WHAT TO WORK ON: Will you extract the entries word for word? Images should not appear in the copy.

SUPPLIED INFORMATION:
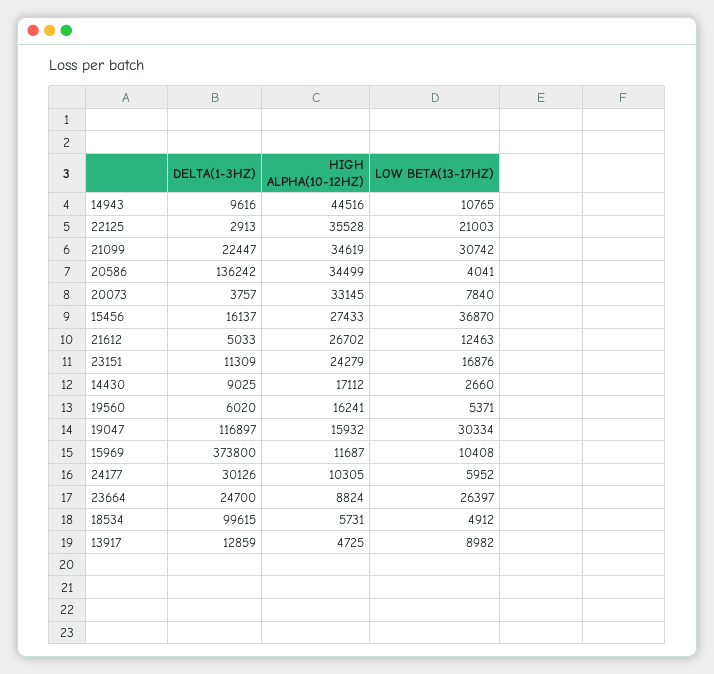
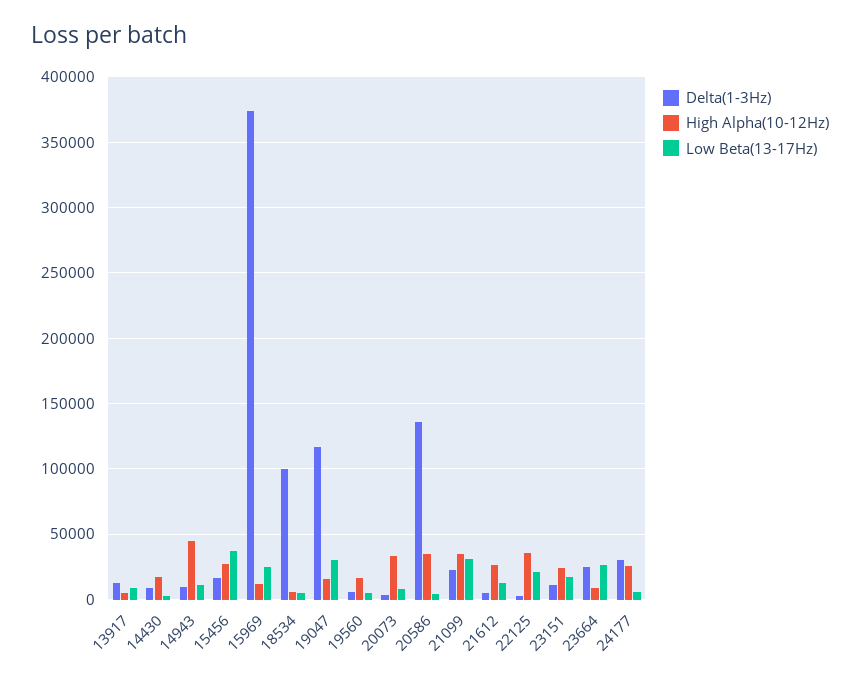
  {
    "DELTA(1-3HZ)": {
      "14943": 9616,
      "22125": 2913,
      "21099": 22447,
      "20586": 136242,
      "20073": 3757,
      "15456": 16137,
      "21612": 5033,
      "23151": 11309,
      "14430": 9025,
      "19560": 6020,
      "19047": 116897,
      "15969": 373800,
      "24177": 30126,
      "23664": 24700,
      "18534": 99615,
      "13917": 12859
    },
    "HIGH ALPHA(10-12HZ)": {
      "14943": 44516,
      "22125": 35528,
      "21099": 34619,
      "20586": 34499,
      "20073": 33145,
      "15456": 27433,
      "21612": 26702,
      "23151": 24279,
      "14430": 17112,
      "19560": 16241,
      "19047": 15932,
      "15969": 11687,
-     "24177": 10305,
+     "24177": 25000,
      "23664": 8824,
      "18534": 5731,
      "13917": 4725
    },
    "LOW BETA(13-17HZ)": {
      "14943": 10765,
      "22125": 21003,
      "21099": 30742,
      "20586": 4041,
      "20073": 7840,
      "15456": 36870,
      "21612": 12463,
      "23151": 16876,
      "14430": 2660,
      "19560": 5371,
      "19047": 30334,
-     "15969": 10408,
+     "15969": 25000,
      "24177": 5952,
      "23664": 26397,
      "18534": 4912,
      "13917": 8982
    }
  }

OUTPUT OF THE EXERCISE:
  {
    "DELTA(1-3HZ)": {
      "14943": 9616,
      "22125": 2913,
      "21099": 22447,
      "20586": 136242,
      "20073": 3757,
      "15456": 16137,
      "21612": 5033,
      "23151": 11309,
      "14430": 9025,
      "19560": 6020,
      "19047": 116897,
      "15969": 373800,
      "24177": 30126,
      "23664": 24700,
      "18534": 99615,
      "13917": 12859
    },
    "HIGH ALPHA(10-12HZ)": {
      "14943": 44516,
      "22125": 35528,
      "21099": 34619,
      "20586": 34499,
      "20073": 33145,
      "15456": 27433,
      "21612": 26702,
      "23151": 24279,
      "14430": 17112,
      "19560": 16241,
      "19047": 15932,
      "15969": 11687,
-     "24177": 10305,
+     "24177": 25000,
      "23664": 8824,
      "18534": 5731,
      "13917": 4725
    },
    "LOW BETA(13-17HZ)": {
      "14943": 10765,
      "22125": 21003,
      "21099": 30742,
      "20586": 4041,
      "20073": 7840,
      "15456": 36870,
      "21612": 12463,
      "23151": 16876,
      "14430": 2660,
      "19560": 5371,
      "19047": 30334,
-     "15969": 10408,
+     "15969": 25000,
      "24177": 5952,
      "23664": 26397,
      "18534": 4912,
      "13917": 8982
    }
  }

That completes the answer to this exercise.